Alex Boulton, a third-year History student who received a contextual offer for attending an aspiring school, said about the statistics: ‘It goes to show Bristol is doing the right thing in using contextual offers, that talent comes from a variety of places, and I hope it will encourage more students from aspiring schools to consider coming here.’
Epigram also found that the University has increased its intake of students from aspiring schools in the past five years. In the 2012/13 academic year, 604/ 19.4 per cent of students were enrolled from aspiring schools; in 2013/14 there were 517/ 15.7 per cent; 640/ 17.5 per cent in 2014/15; 798/ 21 per cent in 2015/16; and 1,000/ 24.4 per cent in 2016/17. The data for the 2017/18 intake is not yet available as it is still being finalised.
Alex added: ‘I wouldn’t have even considered Bristol without contextual offers – A* AA just seemed too out of reach.
‘I have experienced a lot of self-doubt in my academic ability while at university considering the education many of my peers have received, so it is a relief to hear the statistics that state school students can expect to do just as well at university.’
According to a recent report by The Sutton Trust, the University of Bristol is one of only a small number of competitive universities admitting students successfully from disadvantaged backgrounds.
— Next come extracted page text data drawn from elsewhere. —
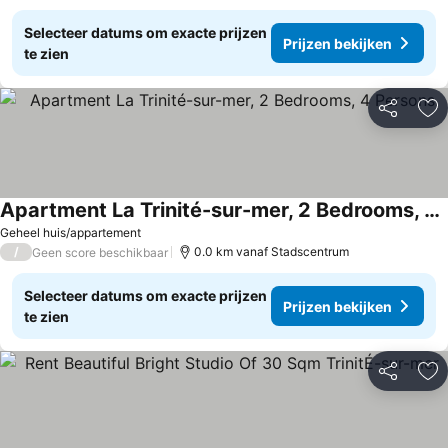
Selecteer datums om exacte prijzen
Prijzen bekijken
te zien
Delen
To
Apartment La Trinité-sur-mer, 2 Bedrooms, 4 Persons
Prijzen bekijken
Geheel huis/appartement
/
0.0 km vanaf Stadscentrum
Geen score beschikbaar
Selecteer datums om exacte prijzen
Prijzen bekijken
te zien
Delen
To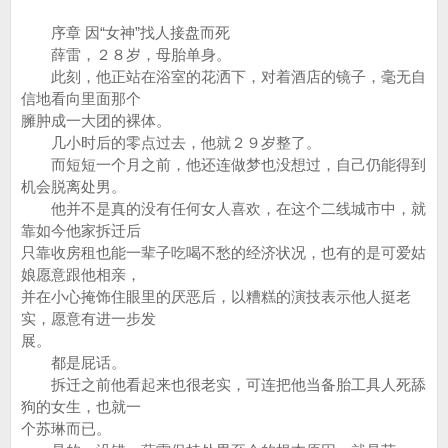
序章 因“女神”找人接盘而死
薛雷，２８岁，母胎单身。
此刻，他正站在浴室的花洒下，对着酒店的镜子，毫无自
信地看向里面那个
臃肿成一大团的裸体。
几小时后的零点过去，他就２９岁整了。
而短短一个月之前，他还连做梦也没想过，自己仍能得到
机会脱离处男。
他并不是真的没有任何女人喜欢，在这个二线城市中，就
靠如今他家拆迁后
只靠收房租也能一辈子吃喝不愁的经济状况，也有的是可爱姑
娘愿意跟他相亲，
并在小心掩饰住眼里的厌恶后，以糟糕的演技表示他人挺老
实，愿意有进一步发
展。
都是屁话。
拆迁之前他看起来也很老实，可连把他当备胎工具人死舔
狗的女生，也就一
个苏琳而已。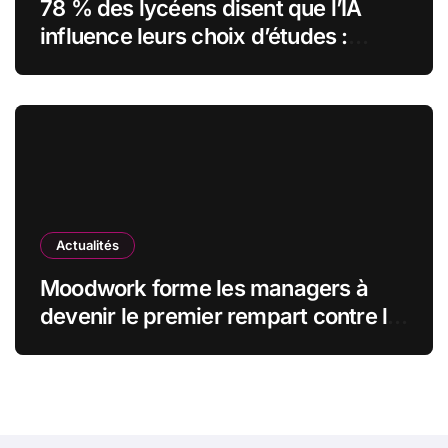
78 % des lycéens disent que l’IA
influence leurs choix d’études :
MyUnisoft lance Capturia, le premier
observatoire francophone de
l’exposition des métiers à
l’intelligence artificielle
Actualités
Moodwork forme les managers à
devenir le premier rempart contre le
burn-out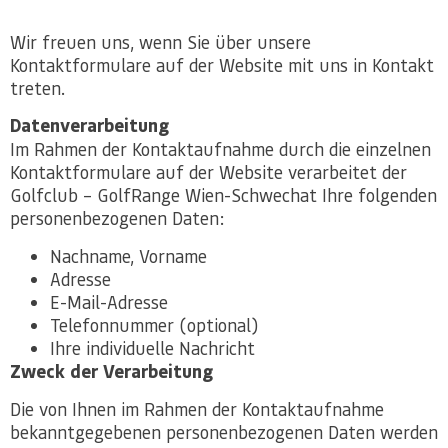
Wir freuen uns, wenn Sie über unsere
Kontaktformulare auf der Website mit uns in Kontakt
treten.
Datenverarbeitung
Im Rahmen der Kontaktaufnahme durch die einzelnen
Kontaktformulare auf der Website verarbeitet der
Golfclub – GolfRange Wien-Schwechat Ihre folgenden
personenbezogenen Daten:
Nachname, Vorname
Adresse
E-Mail-Adresse
Telefonnummer (optional)
Ihre individuelle Nachricht
Zweck der Verarbeitung
Die von Ihnen im Rahmen der Kontaktaufnahme
bekanntgegebenen personenbezogenen Daten werden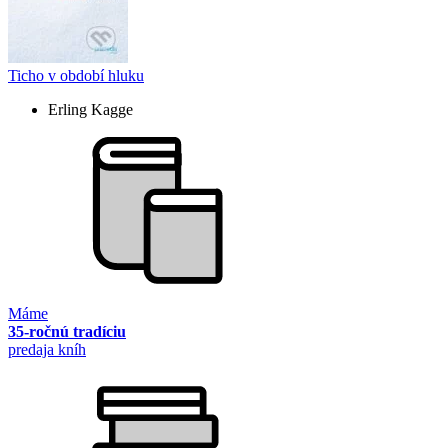
Ticho v období hluku
Erling Kagge
Máme
35-ročnú tradíciu
predaja kníh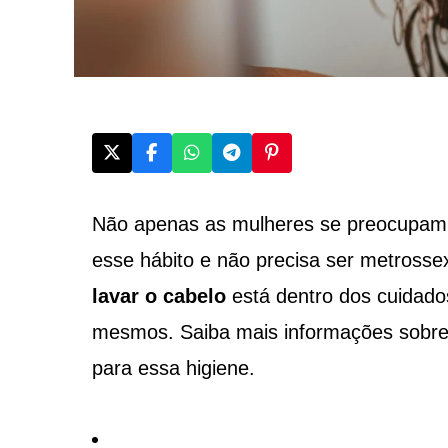
Não apenas as mulheres se preocupam
esse hábito e não precisa ser metrosse
lavar o cabelo
está dentro dos cuidado
mesmos. Saiba mais informações sobre e
para essa higiene.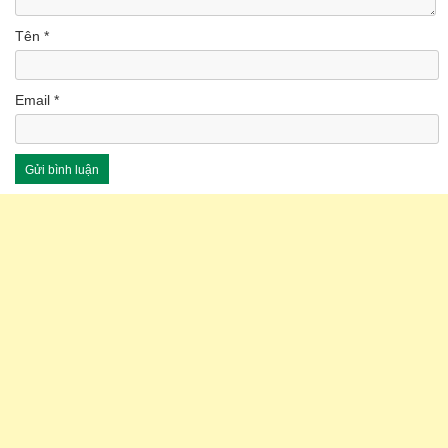
Tên
*
Email
*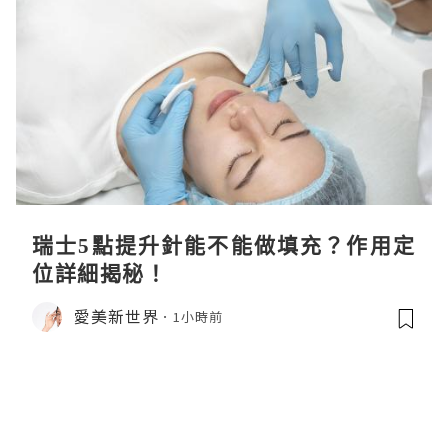
瑞士5點提升針能不能做填充？作用定
位詳細揭秘！
愛美新世界
1小時前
The report found that the university has over 60 per cent of courses for which offers made to students from lower participation neighbourhoods appear lower than those made to students from high participation neighbourhoods. This is significantly higher than any other university, as the University of York – which has the second highest per cent of courses giving lower offers – has around 25 per cent.
Lucy Collins, head of UK recruitment at the university, said: ‘The University’s approach to contextual admissions has recently been described by the Sutton Trust as sector leading. We’re very proud of this and believe that key to the success of policy is the clarity that we are able to provide to applicants.
‘Recognising the context in which students have been taught and the challenges they may have overcome allows us to reach hundreds of brilliant students every year who might otherwise have been excluded from our programmes'
‘We make it as easy as possible, with a published list of eligible schools and colleges and a postcode checker, for students to see whether they are likely to receive a reduced offer. At the heart of our approach to contextual admissions is the belief that A Level grades alone do not always reflect potential.
‘Recognising the context in which students have been taught and the challenges they may have overcome allows us to reach hundreds of brilliant students every year who might otherwise have been excluded from our programmes. Evidence has indicated that students who receive a contextual offer thrive at the University of Bristol and make a significant contribution to our academic community.’
Contextual offers are given to applicants from disadvantaged background. Applicants must meet one of four criteria to be eligible:
- You have attended an aspiring school
- You live in an area with low progression to Higher Education
- You have completed a University of Bristol outreach programme
- You have spent time in care
The data in this article is from the period when contextual offers were one grade lower than the standard offer. The figures used represent the number of students enrolled from aspiring schools in the past five years.
Students may have exceeded the terms of their contextual offer, and not all students in these figures necessarily received one; some students, such as mature students at City of Bristol College, may have entered via non-traditional roots.